Dataset entries

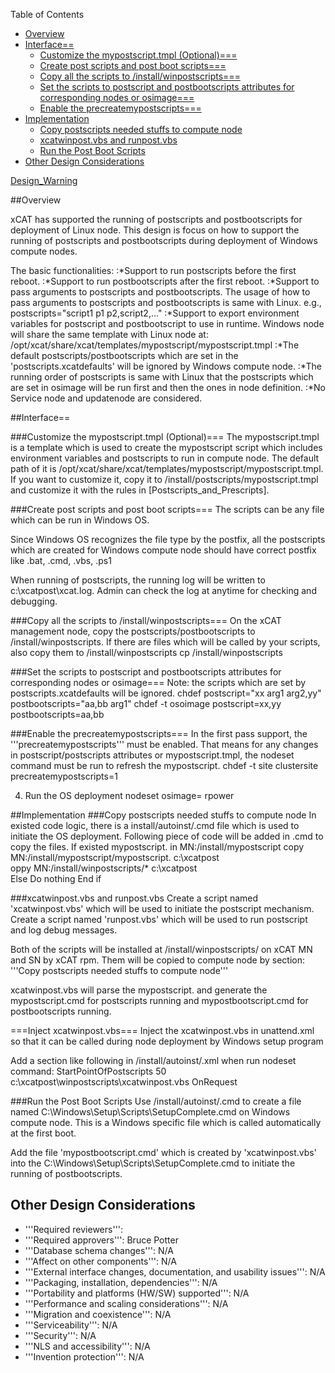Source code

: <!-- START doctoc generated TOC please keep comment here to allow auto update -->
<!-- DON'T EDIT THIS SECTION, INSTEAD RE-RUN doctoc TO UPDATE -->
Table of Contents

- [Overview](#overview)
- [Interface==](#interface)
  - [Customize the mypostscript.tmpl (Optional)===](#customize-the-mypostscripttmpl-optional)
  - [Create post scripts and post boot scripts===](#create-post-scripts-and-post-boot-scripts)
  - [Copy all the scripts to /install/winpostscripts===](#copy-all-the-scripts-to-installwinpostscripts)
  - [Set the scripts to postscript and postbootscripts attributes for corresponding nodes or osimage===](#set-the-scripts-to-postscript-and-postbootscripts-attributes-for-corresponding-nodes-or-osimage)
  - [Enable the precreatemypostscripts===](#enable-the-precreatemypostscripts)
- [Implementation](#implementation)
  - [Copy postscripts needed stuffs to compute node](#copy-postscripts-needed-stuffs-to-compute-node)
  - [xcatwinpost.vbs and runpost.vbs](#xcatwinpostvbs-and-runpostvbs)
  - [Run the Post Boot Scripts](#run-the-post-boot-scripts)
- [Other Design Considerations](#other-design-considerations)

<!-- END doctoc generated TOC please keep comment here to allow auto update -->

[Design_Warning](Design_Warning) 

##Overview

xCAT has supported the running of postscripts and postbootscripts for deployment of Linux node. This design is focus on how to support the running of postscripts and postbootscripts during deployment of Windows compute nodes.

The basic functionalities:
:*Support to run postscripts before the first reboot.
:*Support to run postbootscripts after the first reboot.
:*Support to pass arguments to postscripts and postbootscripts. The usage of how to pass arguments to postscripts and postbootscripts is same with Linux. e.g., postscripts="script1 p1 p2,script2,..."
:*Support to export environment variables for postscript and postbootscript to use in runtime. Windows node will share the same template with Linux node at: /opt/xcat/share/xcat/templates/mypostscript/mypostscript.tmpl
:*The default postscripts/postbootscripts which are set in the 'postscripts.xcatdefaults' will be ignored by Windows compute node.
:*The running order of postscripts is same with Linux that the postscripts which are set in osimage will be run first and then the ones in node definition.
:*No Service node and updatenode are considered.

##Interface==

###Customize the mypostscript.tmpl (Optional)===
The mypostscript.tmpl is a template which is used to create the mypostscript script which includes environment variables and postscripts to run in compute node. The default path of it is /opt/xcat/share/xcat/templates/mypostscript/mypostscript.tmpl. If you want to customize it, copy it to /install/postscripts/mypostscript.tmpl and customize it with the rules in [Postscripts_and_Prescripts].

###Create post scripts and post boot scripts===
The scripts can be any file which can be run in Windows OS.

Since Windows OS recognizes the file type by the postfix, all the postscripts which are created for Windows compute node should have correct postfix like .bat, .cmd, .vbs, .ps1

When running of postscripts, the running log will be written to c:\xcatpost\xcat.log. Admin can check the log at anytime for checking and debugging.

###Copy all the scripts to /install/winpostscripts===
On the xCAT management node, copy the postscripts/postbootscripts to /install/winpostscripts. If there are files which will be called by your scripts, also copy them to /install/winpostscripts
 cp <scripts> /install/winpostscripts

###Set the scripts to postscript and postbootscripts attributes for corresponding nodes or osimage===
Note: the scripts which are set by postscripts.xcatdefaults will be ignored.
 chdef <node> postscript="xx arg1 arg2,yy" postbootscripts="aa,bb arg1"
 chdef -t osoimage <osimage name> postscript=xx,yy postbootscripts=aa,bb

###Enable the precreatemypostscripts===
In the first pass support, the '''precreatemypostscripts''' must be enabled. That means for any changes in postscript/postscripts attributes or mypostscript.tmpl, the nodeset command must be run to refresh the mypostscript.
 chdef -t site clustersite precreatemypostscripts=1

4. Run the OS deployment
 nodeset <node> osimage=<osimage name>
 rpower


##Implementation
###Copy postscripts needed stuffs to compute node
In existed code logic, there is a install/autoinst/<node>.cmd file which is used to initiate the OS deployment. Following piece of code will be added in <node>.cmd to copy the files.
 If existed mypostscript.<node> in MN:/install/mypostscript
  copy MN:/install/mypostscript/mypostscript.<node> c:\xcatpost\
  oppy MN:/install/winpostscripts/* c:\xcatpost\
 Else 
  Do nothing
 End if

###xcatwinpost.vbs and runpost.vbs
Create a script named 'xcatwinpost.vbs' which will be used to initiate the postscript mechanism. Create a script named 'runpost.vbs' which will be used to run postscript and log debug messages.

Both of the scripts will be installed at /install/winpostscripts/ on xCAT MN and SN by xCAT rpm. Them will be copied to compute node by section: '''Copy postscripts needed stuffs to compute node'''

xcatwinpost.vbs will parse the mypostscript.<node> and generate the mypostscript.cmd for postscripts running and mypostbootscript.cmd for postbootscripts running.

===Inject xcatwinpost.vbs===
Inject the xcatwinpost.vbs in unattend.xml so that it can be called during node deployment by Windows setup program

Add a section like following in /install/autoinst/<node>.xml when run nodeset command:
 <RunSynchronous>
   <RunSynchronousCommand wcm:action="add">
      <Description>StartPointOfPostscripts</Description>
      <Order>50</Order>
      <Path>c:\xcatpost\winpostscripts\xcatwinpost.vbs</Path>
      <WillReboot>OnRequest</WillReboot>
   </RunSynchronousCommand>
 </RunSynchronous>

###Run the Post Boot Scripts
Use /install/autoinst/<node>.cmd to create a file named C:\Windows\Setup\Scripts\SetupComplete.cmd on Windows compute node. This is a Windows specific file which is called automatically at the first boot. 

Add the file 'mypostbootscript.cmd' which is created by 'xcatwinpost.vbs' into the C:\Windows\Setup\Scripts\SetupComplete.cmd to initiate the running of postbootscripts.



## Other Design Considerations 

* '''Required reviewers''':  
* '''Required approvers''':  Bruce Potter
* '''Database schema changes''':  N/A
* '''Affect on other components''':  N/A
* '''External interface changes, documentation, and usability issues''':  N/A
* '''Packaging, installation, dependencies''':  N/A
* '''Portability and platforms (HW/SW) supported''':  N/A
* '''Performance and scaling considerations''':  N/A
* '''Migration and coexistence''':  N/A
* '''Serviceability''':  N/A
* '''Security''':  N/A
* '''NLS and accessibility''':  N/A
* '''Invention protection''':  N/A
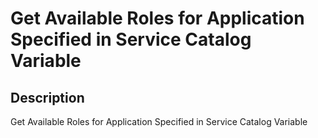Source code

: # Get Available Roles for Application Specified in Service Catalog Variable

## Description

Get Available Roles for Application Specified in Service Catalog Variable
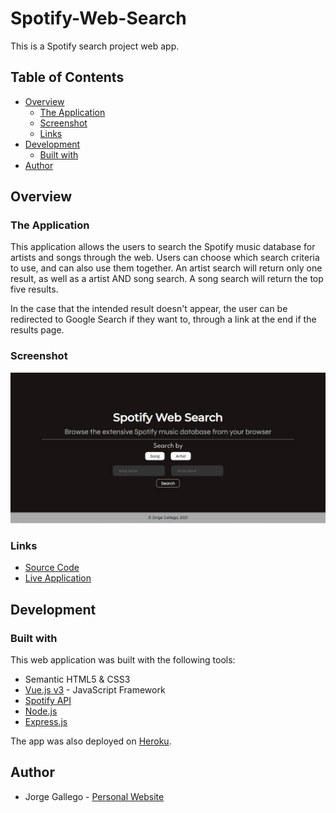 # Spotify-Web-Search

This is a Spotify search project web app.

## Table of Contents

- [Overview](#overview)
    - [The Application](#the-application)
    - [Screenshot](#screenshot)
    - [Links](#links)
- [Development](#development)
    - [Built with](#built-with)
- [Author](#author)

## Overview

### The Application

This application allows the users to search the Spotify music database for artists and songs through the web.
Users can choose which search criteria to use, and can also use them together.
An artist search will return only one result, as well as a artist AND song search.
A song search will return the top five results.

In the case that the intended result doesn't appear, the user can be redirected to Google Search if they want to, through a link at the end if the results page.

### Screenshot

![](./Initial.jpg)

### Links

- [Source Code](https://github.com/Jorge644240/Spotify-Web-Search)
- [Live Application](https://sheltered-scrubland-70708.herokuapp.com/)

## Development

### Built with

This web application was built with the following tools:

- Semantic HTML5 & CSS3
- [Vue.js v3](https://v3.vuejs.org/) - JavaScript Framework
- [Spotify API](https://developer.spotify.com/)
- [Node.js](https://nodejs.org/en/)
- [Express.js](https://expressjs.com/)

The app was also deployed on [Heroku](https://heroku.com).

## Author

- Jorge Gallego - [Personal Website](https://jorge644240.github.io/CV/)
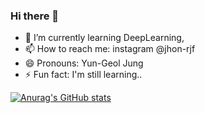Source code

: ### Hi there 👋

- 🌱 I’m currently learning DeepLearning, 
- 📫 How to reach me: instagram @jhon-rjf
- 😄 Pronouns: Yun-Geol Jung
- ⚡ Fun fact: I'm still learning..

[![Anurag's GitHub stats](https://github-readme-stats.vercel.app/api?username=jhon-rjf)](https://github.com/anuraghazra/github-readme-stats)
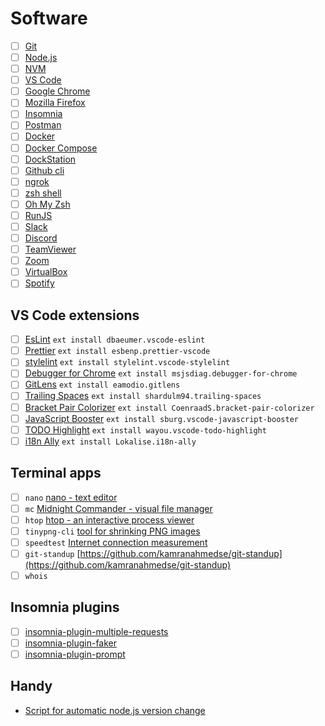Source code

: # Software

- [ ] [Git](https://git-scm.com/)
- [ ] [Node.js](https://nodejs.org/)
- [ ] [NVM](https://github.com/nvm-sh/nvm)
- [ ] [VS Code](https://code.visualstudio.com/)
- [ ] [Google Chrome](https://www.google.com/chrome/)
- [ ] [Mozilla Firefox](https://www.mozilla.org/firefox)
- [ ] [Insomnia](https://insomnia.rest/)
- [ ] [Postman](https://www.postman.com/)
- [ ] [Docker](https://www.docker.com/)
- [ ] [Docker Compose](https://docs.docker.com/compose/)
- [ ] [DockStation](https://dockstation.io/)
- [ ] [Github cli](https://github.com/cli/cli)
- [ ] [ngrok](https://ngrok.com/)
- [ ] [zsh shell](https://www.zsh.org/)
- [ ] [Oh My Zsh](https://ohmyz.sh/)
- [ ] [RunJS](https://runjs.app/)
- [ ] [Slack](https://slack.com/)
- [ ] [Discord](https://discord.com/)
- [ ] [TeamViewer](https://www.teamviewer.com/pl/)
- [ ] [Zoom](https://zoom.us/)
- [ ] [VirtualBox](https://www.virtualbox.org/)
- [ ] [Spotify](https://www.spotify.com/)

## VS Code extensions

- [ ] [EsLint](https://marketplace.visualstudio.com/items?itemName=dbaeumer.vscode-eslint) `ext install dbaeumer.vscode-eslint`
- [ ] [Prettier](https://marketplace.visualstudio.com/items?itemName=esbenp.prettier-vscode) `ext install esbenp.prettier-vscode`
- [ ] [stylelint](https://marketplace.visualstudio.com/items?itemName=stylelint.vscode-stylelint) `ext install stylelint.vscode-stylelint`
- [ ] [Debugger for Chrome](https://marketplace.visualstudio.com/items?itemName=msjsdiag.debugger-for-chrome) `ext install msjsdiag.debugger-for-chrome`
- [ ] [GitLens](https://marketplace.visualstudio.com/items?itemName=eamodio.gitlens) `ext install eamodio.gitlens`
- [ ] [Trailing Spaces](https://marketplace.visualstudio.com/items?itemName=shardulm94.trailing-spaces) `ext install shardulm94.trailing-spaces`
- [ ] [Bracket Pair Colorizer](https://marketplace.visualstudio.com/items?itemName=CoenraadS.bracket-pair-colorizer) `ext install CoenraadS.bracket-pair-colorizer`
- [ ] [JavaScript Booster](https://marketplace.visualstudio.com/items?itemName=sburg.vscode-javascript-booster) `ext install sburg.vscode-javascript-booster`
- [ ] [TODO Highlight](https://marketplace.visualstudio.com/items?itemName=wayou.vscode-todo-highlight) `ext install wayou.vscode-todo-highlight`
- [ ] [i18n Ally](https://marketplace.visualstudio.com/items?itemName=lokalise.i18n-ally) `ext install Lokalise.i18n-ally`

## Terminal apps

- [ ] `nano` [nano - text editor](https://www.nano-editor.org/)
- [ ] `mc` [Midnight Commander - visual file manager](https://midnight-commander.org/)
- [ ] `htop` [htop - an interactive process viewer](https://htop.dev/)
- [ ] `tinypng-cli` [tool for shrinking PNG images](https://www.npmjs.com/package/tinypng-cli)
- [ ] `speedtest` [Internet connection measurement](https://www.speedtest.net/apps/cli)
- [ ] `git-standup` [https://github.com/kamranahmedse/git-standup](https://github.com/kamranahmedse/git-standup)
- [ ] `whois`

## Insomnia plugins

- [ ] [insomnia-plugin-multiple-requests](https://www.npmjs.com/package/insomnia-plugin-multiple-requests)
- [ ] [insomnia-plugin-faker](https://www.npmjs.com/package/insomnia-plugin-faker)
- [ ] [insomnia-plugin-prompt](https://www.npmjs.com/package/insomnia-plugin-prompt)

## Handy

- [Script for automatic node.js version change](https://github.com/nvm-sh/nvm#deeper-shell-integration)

Task goal
Could you reprint only the lines in the rows above that start at the line containing "This web application" and end with the line containing "- [Express.js](https://expressjs.com/)", with "web application" replaced by "web app" and everything else left the same?

Response
This web app was built with the following tools:

- Semantic HTML5 & CSS3
- [Vue.js v3](https://v3.vuejs.org/) - JavaScript Framework
- [Spotify API](https://developer.spotify.com/)
- [Node.js](https://nodejs.org/en/)
- [Express.js](https://expressjs.com/)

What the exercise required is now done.